Quando pensamos, por exemplo, na incrível cena inicial em que Jean-Paul Belmondo, e através dele aquele poema cinematográfico chamado Michel Poicard, sublinha-se a ruptura com o cinema clássico de Hollywood, apesar de ser habitado por toda a memória do cinema, ao mesmo tempo que abre a janela para essa  magnífica arte da apropriação com a história. Hoje, quando Godard manipula os materiais fílimcos, quais fragmentos de imagens, quase usando material que parece de ‘rascunho’, tal é tão deplorável a qualidade (intencional?) da imagens, será que não exerce uma atitude ainda mais radical? Desde logo por colar estes pedaços de imagem numa História Universal bem mais lata. Claro com as guerras, que fizeram com que o cinema se desprendesse do mero entretenimento e fizesse as personagens olharem para si mesmas. E assim trazer a modernidade ao cinema.

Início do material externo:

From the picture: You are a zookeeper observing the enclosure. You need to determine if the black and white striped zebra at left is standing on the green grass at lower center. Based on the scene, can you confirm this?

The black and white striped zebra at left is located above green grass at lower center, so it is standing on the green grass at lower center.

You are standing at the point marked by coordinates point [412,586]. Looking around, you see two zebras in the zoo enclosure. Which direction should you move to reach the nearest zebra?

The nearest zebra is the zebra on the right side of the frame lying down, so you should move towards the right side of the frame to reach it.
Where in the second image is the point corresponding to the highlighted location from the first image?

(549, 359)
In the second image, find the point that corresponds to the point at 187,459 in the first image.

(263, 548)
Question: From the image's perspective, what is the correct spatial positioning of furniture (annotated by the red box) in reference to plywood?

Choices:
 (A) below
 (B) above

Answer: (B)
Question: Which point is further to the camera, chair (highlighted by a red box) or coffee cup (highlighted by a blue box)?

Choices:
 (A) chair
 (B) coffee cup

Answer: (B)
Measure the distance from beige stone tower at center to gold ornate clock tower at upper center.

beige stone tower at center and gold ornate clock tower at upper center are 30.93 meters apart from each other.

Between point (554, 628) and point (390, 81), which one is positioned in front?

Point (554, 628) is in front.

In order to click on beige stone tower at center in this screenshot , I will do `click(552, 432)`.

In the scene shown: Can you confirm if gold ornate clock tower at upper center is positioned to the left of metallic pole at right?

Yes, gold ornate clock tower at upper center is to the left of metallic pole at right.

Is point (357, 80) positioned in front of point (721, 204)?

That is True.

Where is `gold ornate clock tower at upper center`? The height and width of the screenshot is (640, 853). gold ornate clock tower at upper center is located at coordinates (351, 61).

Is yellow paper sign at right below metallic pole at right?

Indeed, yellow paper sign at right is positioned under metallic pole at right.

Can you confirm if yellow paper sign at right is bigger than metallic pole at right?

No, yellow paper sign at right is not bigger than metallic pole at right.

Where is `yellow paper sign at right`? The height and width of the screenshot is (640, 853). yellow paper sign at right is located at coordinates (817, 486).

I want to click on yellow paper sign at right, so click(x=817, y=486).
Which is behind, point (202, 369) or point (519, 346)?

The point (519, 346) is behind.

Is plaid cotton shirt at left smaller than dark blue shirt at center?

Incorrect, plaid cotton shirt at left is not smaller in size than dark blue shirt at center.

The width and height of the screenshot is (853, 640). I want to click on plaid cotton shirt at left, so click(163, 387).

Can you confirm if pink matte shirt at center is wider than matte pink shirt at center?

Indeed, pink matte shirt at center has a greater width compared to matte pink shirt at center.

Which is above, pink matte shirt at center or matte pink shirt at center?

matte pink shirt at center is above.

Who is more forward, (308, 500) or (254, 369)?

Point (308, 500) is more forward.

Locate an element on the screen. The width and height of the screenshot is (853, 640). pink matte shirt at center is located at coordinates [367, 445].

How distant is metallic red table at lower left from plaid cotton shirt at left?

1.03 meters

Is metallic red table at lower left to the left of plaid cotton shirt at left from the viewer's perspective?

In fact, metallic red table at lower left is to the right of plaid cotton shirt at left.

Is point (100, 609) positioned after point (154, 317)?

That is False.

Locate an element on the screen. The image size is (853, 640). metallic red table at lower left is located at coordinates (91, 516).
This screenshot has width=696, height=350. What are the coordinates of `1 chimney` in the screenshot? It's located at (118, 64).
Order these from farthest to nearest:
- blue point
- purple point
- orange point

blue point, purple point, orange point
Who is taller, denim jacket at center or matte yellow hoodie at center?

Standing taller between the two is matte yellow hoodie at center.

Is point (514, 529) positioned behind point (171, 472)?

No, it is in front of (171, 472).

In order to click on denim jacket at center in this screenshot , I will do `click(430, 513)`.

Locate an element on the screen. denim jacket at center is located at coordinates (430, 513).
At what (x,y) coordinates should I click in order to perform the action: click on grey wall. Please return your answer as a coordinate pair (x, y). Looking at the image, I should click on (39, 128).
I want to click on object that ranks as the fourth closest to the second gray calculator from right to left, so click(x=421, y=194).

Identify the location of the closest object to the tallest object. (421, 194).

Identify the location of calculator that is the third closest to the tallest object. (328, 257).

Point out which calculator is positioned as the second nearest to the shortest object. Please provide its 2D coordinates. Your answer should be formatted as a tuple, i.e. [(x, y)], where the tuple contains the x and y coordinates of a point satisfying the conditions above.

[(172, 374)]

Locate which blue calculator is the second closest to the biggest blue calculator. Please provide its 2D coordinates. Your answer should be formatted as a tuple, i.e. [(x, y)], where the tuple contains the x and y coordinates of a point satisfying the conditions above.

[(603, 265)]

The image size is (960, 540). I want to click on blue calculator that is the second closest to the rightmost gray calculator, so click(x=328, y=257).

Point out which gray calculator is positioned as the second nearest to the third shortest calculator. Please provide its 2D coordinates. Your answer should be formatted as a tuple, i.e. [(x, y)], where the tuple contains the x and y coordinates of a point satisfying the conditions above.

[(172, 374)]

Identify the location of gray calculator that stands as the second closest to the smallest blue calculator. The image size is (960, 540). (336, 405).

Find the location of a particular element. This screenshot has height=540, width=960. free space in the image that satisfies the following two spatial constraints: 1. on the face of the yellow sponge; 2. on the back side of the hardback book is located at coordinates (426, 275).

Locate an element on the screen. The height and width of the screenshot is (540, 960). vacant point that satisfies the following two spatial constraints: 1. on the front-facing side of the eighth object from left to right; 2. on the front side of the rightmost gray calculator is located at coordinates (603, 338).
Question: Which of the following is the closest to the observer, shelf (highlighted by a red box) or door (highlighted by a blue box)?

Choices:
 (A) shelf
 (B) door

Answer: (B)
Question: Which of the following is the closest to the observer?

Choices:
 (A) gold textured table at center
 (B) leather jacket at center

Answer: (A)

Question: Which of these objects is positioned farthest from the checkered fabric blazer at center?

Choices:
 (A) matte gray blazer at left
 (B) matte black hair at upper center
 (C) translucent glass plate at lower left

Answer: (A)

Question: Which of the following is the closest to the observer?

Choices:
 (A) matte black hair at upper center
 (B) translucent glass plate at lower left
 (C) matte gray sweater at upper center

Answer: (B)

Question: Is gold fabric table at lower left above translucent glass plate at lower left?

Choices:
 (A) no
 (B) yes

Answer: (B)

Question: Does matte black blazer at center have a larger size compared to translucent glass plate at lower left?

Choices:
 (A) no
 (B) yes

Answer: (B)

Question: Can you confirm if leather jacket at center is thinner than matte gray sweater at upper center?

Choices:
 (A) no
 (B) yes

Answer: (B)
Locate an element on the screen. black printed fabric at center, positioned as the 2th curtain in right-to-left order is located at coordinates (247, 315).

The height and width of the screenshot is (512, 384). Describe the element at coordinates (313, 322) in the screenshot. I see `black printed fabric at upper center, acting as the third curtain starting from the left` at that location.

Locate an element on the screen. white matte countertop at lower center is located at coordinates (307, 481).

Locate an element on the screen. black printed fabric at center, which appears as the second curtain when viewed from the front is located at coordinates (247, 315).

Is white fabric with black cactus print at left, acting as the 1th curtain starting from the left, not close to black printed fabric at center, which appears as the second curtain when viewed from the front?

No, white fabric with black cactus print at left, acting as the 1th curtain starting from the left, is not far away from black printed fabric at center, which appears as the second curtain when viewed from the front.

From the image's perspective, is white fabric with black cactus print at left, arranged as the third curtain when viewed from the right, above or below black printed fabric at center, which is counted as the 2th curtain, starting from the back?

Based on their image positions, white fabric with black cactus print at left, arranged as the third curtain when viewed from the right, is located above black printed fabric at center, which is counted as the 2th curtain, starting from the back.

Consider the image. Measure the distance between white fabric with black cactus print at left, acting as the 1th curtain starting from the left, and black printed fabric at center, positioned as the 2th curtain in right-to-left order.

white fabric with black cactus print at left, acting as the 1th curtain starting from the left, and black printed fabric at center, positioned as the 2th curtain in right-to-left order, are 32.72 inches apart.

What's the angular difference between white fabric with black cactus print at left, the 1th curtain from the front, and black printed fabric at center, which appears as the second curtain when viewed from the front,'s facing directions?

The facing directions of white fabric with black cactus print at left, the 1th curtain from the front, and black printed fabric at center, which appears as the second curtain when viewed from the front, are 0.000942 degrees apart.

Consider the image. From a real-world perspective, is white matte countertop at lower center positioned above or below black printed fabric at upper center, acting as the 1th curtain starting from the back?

Este é o filme em que Godard se vinga de Bogart e Bacall, filmando Jean Seberg a saltitar na passadeira, ou Belmondo a tombar na passadeira na cena final depois dela o trair. Sim, Seberg gostava de ser Ingrid Bergman. Verdadeiramente “dégeulasse” como diria Poicard. Sim, aqui não há spoilers, porque este é um filme que merece ser triturado e digerido. Tal qual como Godard faz a triturar filmes no Livro de Imagem. Por isso mesmo é um clássico, pois poder ser repetido e reinventado. Foi isso o que Godard fez com os clássicos, foi isso que a nouvelle vague fez com os paradigmas do cinema americano. Tal como Paulo Rocha fez com o o ‘establishment’ dos anos 50 em Verdes Anos.

Nessa sequência inicial percebemos também como a montagem sugere uma nova linguagem, como se bastasse a si própria, quase em jeito de monólogo. Et maintenant, je fonce, Alphonse, como que a dizer, agora é sempre a abrir neste caminho de liberdade e audácia de filmar. Porque é também um monólogo, embora interior, aquele que Poicard sugere ao criar esta personagem desconcertante. Para o próprio cinema, e para a sua relação de amor-ódio com Hollywood. Michel olha para a câmara como num desafio que ultrapassa o ecrã, que inventa algo de novo, como uma espécie de improvisão em estilo jazz. Aqui não há polícias e ladrões, porque quem roubou o cinema foi Godard. Apropriou-se da memória do cinema para nos oferecer essa cumplicidade que parece fazer explodir o cinema.

É um pouco isso que acontece em O Livro de Imagem, já que vemos literalmente essas feridas no ecrã, seja pelo rebentamento cromático, pela manipulação furiosa dos tais fragmentos de filmes, fundidos com reportagens do presente. Dir-se-ia, o cinema em marcha. Ou como prefere João-Mário Grilo dizer que “este é o último filme clássico e o primeiro filme moderno”.